BEGIN EXCERPTED PASSAGE
All human zygotes that are missing an autosomal (non-sex) chromosome will fail to develop in utero because the genetic information for constructing necessary proteins simply does not exist. Thus, all human autosomal monosomies are fatal. The only known human monosomy that is non-fatal is called Turner syndrome and is characterized by a partial or missing sex chromosome. Individuals with Turner syndrome only have a total of 45 chromosomes, 22 pairs, and a single chromosome sometimes represented as XO. Individuals with Turner syndrome develop as women but are normally smaller in stature and unable to have children without reproductive technologies. Women with Turner syndrome have normal intelligence, but a shorter life expectancy due to a higher likelihood of heart problems and diabetes. The occurrence of Turner syndrome is considered to be random and does not seem to be significantly linked to any environmental factors.

The most common trisomy that is non-fatal is Down syndrome, otherwise called trisomy 21. Individuals with Down syndrome have 3 copies of chromosome 21, instead of 2. This trisomy is most often caused by nondisjunction during meiosis in female egg cells. Down syndrome occurs in 1 in 1,000 babies per year, with the likelihood increasing with the mother’s age. Down syndrome is associated with a characteristic physical appearance, mild to moderate intellectual disability, and delays in physical growth. The average IQ of adults with Down syndrome is 50, though this number varies widely. Individuals with Down syndrome are at a higher risk for heart disease, thyroid disease, and some cancers, but regular medical care can drastically reduce these odds. The average lifespan for a person with Down syndrome in the industrialized world is 60-65.
END EXCERPTED PASSAGE
-- TASK DESCRIPTION --
State whether each statement agrees with the passage on monosomies and trisomies: (a) women with Turner syndrome have below-normal intelligence; (b) Down syndrome is most often caused by nondisjunction during meiosis in female egg cells; (c) the occurrence of Turner syndrome is strongly tied to environmental factors. Answer yes or no for each, quoting the deciding words. The material after this point is separate from the passage above and unrelated to it.
BEGIN DATA SECTION
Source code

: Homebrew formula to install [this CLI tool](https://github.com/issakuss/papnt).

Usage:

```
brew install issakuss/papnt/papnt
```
END DATA SECTION
-- OUTPUT FOR THIS EXERCISE --
(a) No: "Women with Turner syndrome have normal intelligence"
(b) Yes: "This trisomy is most often caused by nondisjunction during meiosis in female egg cells."
(c) No: "does not seem to be significantly linked to any environmental factors"